• Pain · Dec 2019

    Perceptual and motor responses directly and indirectly mediate the effects of noxious stimuli on autonomic responses.

    • Laura Tiemann, Vanessa D Hohn, Ta Dinh Son S, Elisabeth S May, Moritz M Nickel, Henrik Heitmann, and Markus Ploner.
    • Department of Neurology, TUM-Neuroimaging Center, School of Medicine, Technical University of Munich, Munich, Germany.
    • Pain. 2019 Dec 1; 160 (12): 2811-2818.
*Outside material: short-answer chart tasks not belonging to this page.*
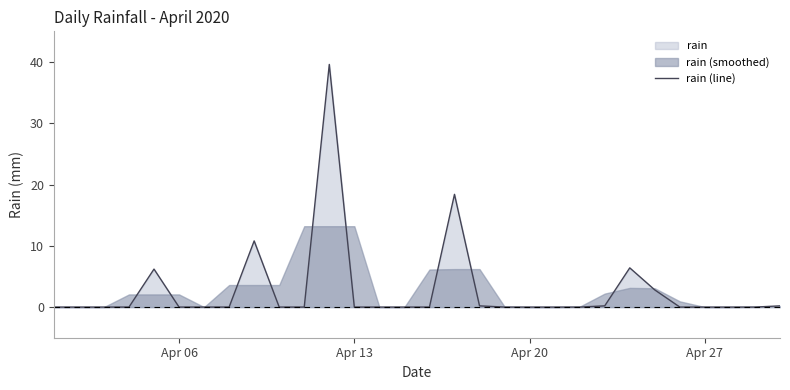

The value of rain (line) at Apr 06 is -19.0. True or false?

False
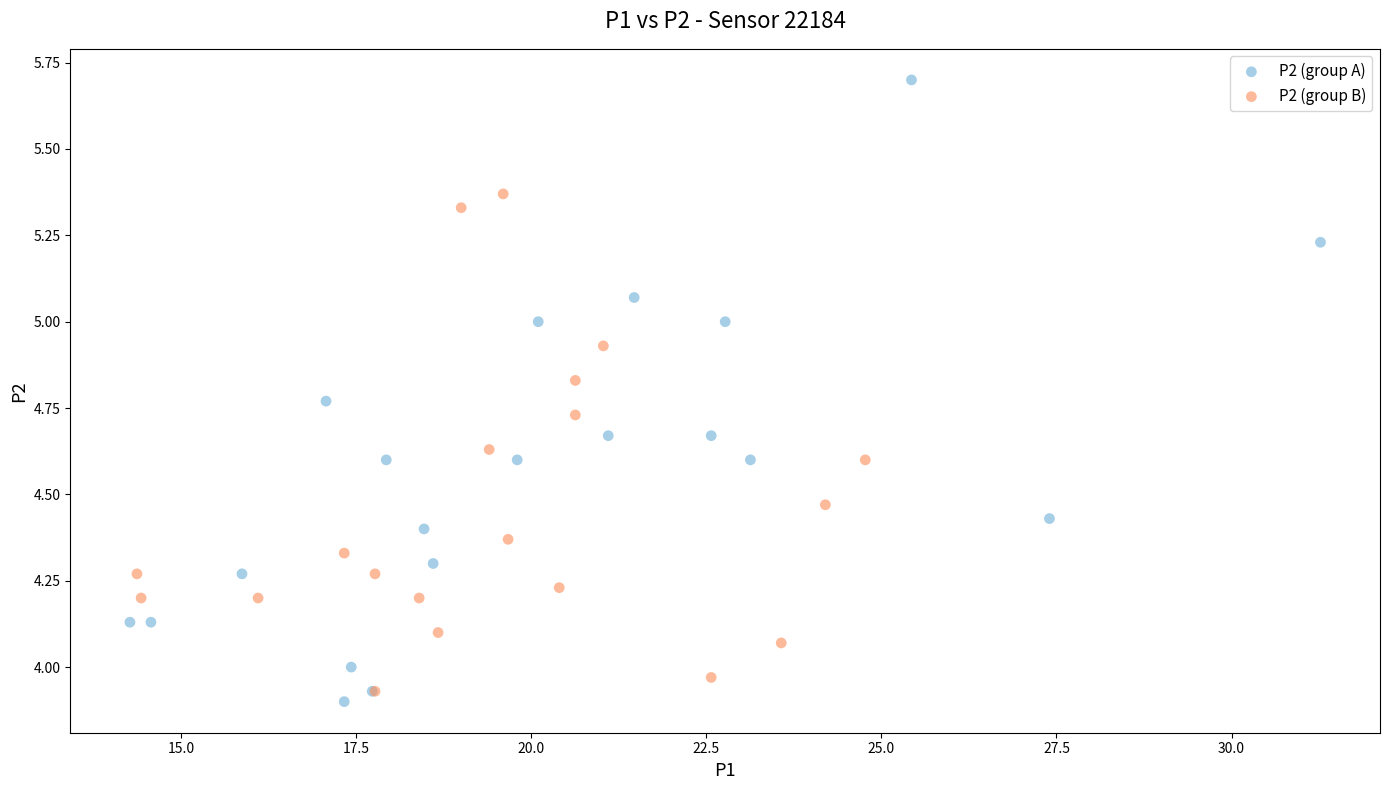

Which series reaches the maximum Y coordinate?

P2 (group A)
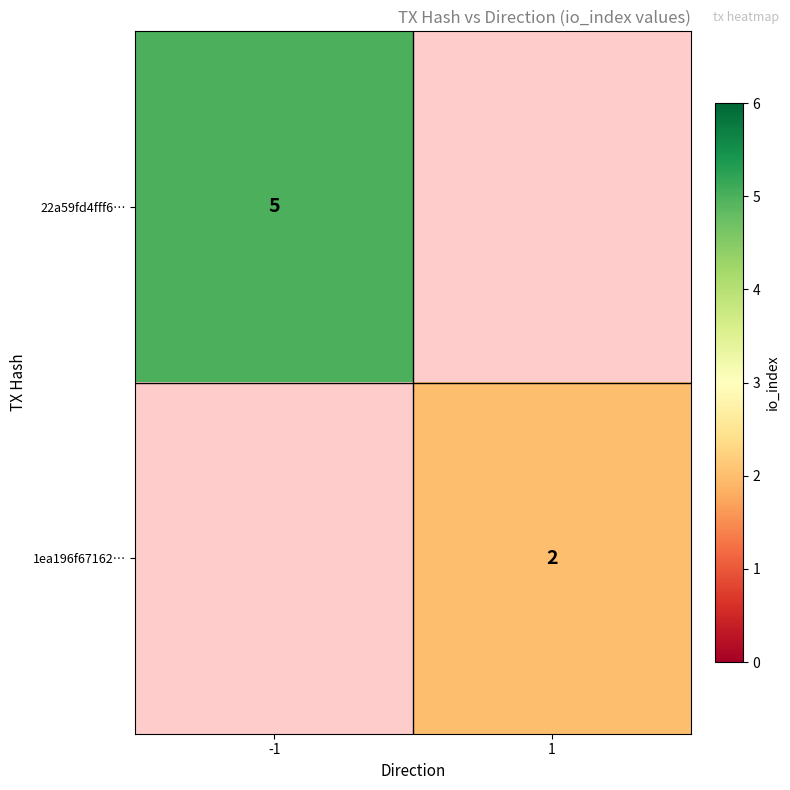

What is the maximum value shown in the chart?

5.0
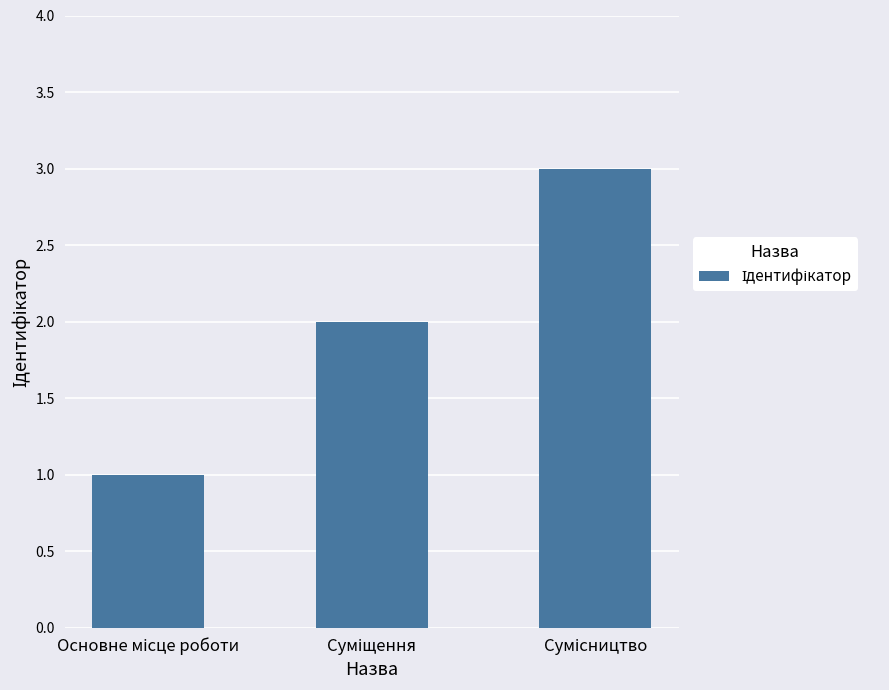

What is the greatest value displayed?

3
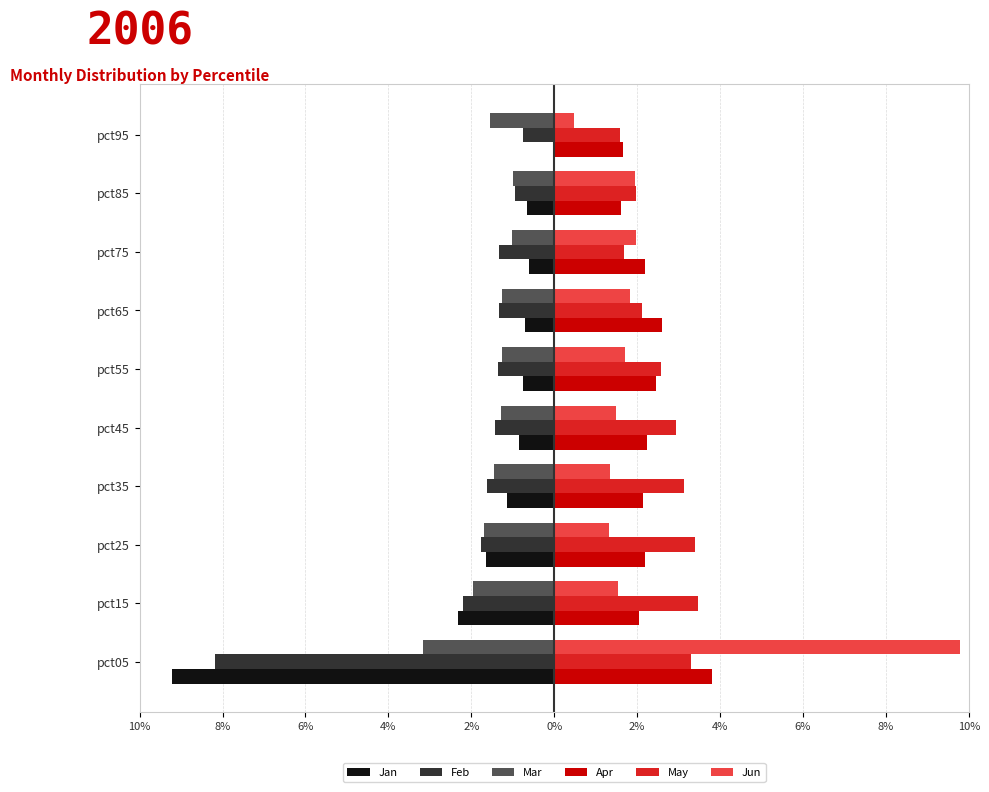

What are all the series names shown in the legend?

Jan, Feb, Mar, Apr, May, Jun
    AbstractAutonomic responses are an essential component of pain. They serve its adaptive function by regulating homeostasis and providing resources for protective and recuperative responses to noxious stimuli. To be adaptive and flexible, autonomic responses are not only determined by noxious stimulus characteristics, but likely also shaped by perceptual and motor responses to noxious stimuli. However, it is not fully known how noxious stimulus characteristics, perceptual responses, and motor responses interact in shaping autonomic responses. To address this question, we collected perceptual, motor, and autonomic responses to brief noxious laser stimuli of different intensities in 47 healthy human participants. Multilevel 2-path mediation analyses revealed that perceptual, but not motor responses mediated the translation of noxious stimuli into autonomic responses. Multilevel 3-path mediation analyses further specified that motor responses indirectly related to autonomic responses through their close association with perceptual responses. These findings confirm that autonomic responses are not only a reflexive reaction to noxious stimuli, but directly and indirectly shaped by perceptual and motor responses, respectively. These effects of motor and perceptual processes on autonomic responses likely allow for the integration of contextual processes into protective and regulatory autonomic responses, aiding adaptive and flexible coping with threat.